Solve Limits of Sequence: Detailed Instructions

[Jameson]

[math] \left(\sqrt{n^2-4}\right)^2 - n^2[/math] ??

Very close again. It should be the $\sqrt{n^2+4}$ with a plus, not a minus. That gives us [math] \left(\sqrt{n^2+4}\right)^2 - n^2[/math]

Now, what happens when we square a square-root? For example, what is $$\left(\sqrt{9} \right)^2$$?

 

[theakdad]

Very close again. It should be the $\sqrt{n^2+4}$ with a plus, not a minus.

Now, what happens when we square a square-root? For example, what is $$\left(\sqrt{9} \right)^2$$?

we can remove square root,so 9 is left

$$n^2+4-n^2$$

 

[Jameson]

we can remove square root,so 9 is left

$$n^2+4-n^2$$

Exactly! That can be simplified even further too. :)

Once you have that you can now write the new fraction that is equivalent to #3. MarkFL showed this process in post #14.

 

[theakdad]

Exactly! That can be simplified even further too. :)

Once you have that you can now write the new fraction that is equivalent to #3. MarkFL showed this process in post #14.

i still don't get it how did i come to here from my first limit [math]\lim _{n \to \infty} n\sqrt{n^2+4}-n^2[/math]

 

[Jameson]

When you factored, you put an $n^3$ in the denominator of every term that originally had a power on $n$ that was less than 3. You got the right result, but only because those terms go to zero anyway.

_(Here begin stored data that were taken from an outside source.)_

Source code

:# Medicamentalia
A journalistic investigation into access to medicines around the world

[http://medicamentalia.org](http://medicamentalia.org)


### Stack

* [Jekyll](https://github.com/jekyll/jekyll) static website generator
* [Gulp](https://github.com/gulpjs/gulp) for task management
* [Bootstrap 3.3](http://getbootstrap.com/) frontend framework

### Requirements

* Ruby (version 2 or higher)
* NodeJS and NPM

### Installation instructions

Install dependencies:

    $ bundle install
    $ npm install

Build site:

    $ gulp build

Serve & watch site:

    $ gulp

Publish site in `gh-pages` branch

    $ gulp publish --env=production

To generate the MATH tags, use the button on the toolbar with the $\sum$ character on it.

For the third one, try factoring first and then rationalizing the numerator, as follows:

$$n\sqrt{n^2+4}-n^2=n\left(\sqrt{n^2+4}-n \right)\cdot\frac{\sqrt{n^2+4}+n}{\sqrt{n^2+4}+n}=?$$

Once you do this then divide each term by $n$.

The above is Mark's post as I mentioned. We take the original expression and multiply it by 1 (the top and bottom of the fraction are the same so it's the same as 1). Then we need to simplify a bunch of stuff. That's what we've been doing the last while.

$$n\left(\sqrt{n^2+4}-n \right)\cdot\frac{\sqrt{n^2+4}+n}{\sqrt{n^2+4}+n}=\frac{n\left(\sqrt{n^2+4}-n \right) \left(\sqrt{n^2+4}+n\right)}{\sqrt{n^2+4}+n}$$

The numerator, or top part, of this big fraction has the thing we just simplified so this fraction becomes less complicated now. What is the new fraction?

 

[Jameson]

(Ok, here is my last post on this for now. I think you need to see the next few steps written out so here they are plus some advice)

I think you might want to practice some easier problems first for using these methods. This one has a lot of parts to it if you're seeing it for the first time. Usually limits are given where you have rationalize a fraction somehow and then everything will cancel nicely and easily. After that the cancellation might be trickier. Finally limits like #3 are given and it can be messy.

Being able to quickly choose the proper fraction to multiply with the original limit is key. It is usually going to be the conjugate of the numerator or denominator. Here are some examples.

This is where we are at for #3 so far:

Spoiler

$$ \frac{n\left(\sqrt{n^2+4}-n \right) \left(\sqrt{n^2+4}+n\right)}{\sqrt{n^2+4}+n}=\frac{4n}{\sqrt{n^2+4}+n}$$

From here you need to divide all terms by $n$. That means evaluate

Spoiler

$$\frac{4n}{n}, \frac{\sqrt{n^2+4}}{n},\frac{n}{n}$$

For

Spoiler

$$\frac{\sqrt{n^2+4}}{n}$$ you can use this property: $$\frac{\sqrt{n^2+4}}{n}=\sqrt{\frac{n^2+4}{n^2}} =\sqrt{ \frac{n^2}{n^2}+\frac{4}{n^2}}$$

You hopefully see now why algebra is so important here. Review these concepts some and practice a few easier problems to get a feel for the process. Once you have that you can do this problem in 1-2 minutes probably by knowing the methods you'll probably use.